Petitioner's contention is not on firm ground. True it is that the sentencing court referred to the two prior sexual assaults, however specific reference was made by the court that in both instances there was an entry of nolle prosequi. In this light it must be presumed that the two above referred to incidents did not improperly contribute to the sentence imposed by the court. Furthermore, at the time of sentence the petitioner raised no question concerning the correctness of the trial judge's remarks.

Moreover, in addition to prior convictions, a sentencing court may generally take into consideration other offenses committed by the accused. 21 Am.Jur.2d, Criminal Law, section 585. Justice generally requires consideration of more than the particular acts by which the crime was committed and there may be taken into account the circumstances of the offense together *815 with the character and propensities of the offender. Com. of Pennsylvania ex rel. Sullivan v. Ashe, 302 U.S. 51, 55, 58 S. Ct. 59, 82 L. Ed. 43.

The knowledge of the life of a man, his background, his family, his past conduct, record and inclinations, is the only proper basis for the determination as to his sentence or treatment. In the case of United States v. Lewis, 4th Cir. 1968, 392 F.2d 440, it was held that where a sentence is within the limit set by statute, a reviewing court is barred, except in most exceptional circumstances, from any inquiry it might otherwise be inclined to make.
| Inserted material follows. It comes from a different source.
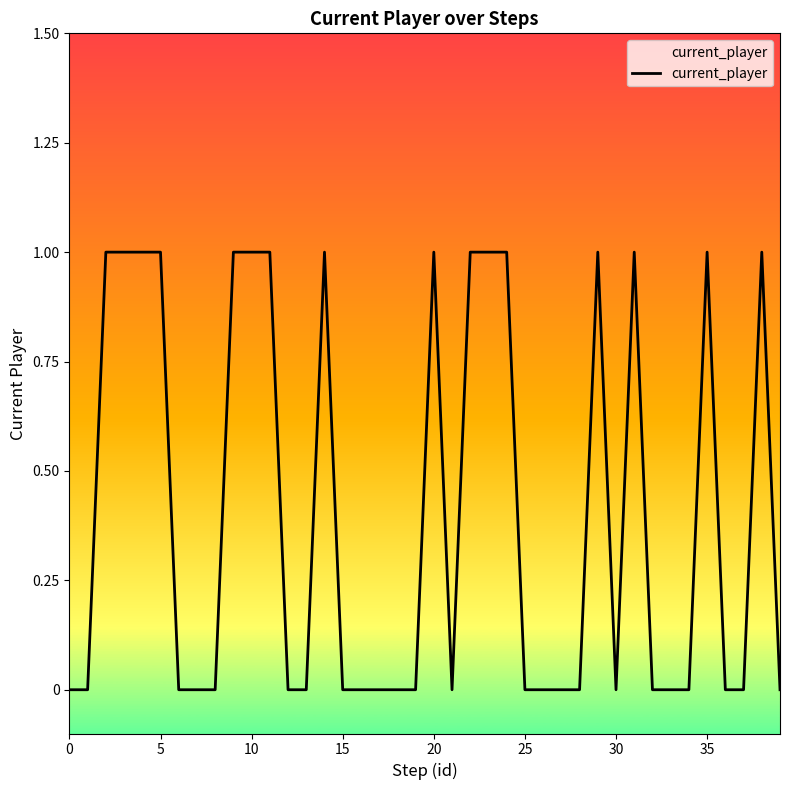

At which category does the data reach its first local peak?

14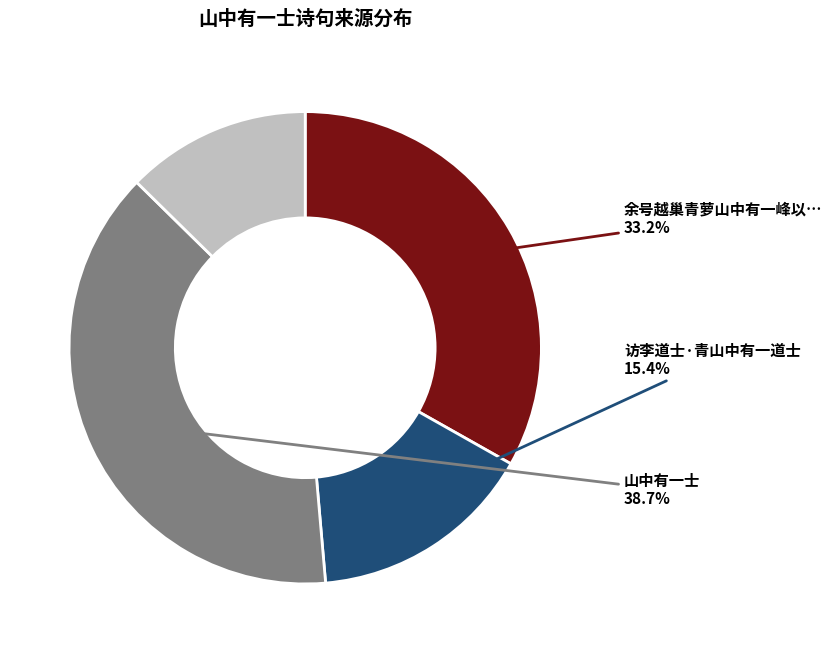

How many segments does this pie chart have?

4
The presentence investigation report was before the trial court at the time sentence was imposed. It was also a part of the file and records in the case at the time a hearing on the petition for a review of the sentence was denied on November 5, 1969. In its order of denial, the court in part stated:

We have reviewed the presentence investigation report, and the other files and records in this case. While that report does refer to the two complaints of similar acts, as alleged by the petitioner, it is made explicit in the report that the complaints were in fact not prosecuted, and it in no way appears that the sentencing Court could have been misled in any way with respect thereto. It is also conclusively apparent from the record and files that the other allegations of the Petitioner could entitle him to no relief.

The United States Supreme Court in Williams v. New York, 337 U.S. 241, 69 S. Ct. 1079, 93 L. Ed. 1337 (1949) held that the sentencing judge is not restricted by the due process clause of the Fourteenth Amendment of the Constitution of the United States from considering information obtained through the probation department from witnesses with whom the accused had not been confronted. At pages 249 and 250, 69 S.Ct. at page 1084 of the opinion it was therein stated: "To deprive sentencing judges of this kind of information would undermine modern penological procedural policies that have been cautiously adopted throughout the nation after careful consideration and experimentation."
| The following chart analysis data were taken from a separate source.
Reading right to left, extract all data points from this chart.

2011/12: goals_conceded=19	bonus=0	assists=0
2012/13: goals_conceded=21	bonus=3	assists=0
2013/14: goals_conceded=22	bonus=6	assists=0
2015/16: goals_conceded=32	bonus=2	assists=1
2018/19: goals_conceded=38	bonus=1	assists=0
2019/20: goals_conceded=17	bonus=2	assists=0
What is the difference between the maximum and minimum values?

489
In Specht v. Patterson, 386 U.S. 605, 87 S. Ct. 1209, 18 L. Ed. 2d 326 (1967), which dealt with the Sexual Offenders Act, the court expressly approved the Williams case, supra.

Without a detailed review of the record, it is sufficient to say that it demonstrates a premeditated and planned rape on a female child, age 11 years, resulting in physical injury to the victim. The presentence report reveals no remorse on the part of the petitioner, and further that he does not display any potential for successful rehabilitation under probation supervision. To say the least, the circumstances surrounding the offense were sufficiently revolting and distressing as to leave no room on the part of this Court to disturb the ruling of the court below denying the petition without a hearing thereon. The record supports its action. Due process has not been denied the petitioner.

Order denying the petition for a review of the sentence is affirmed.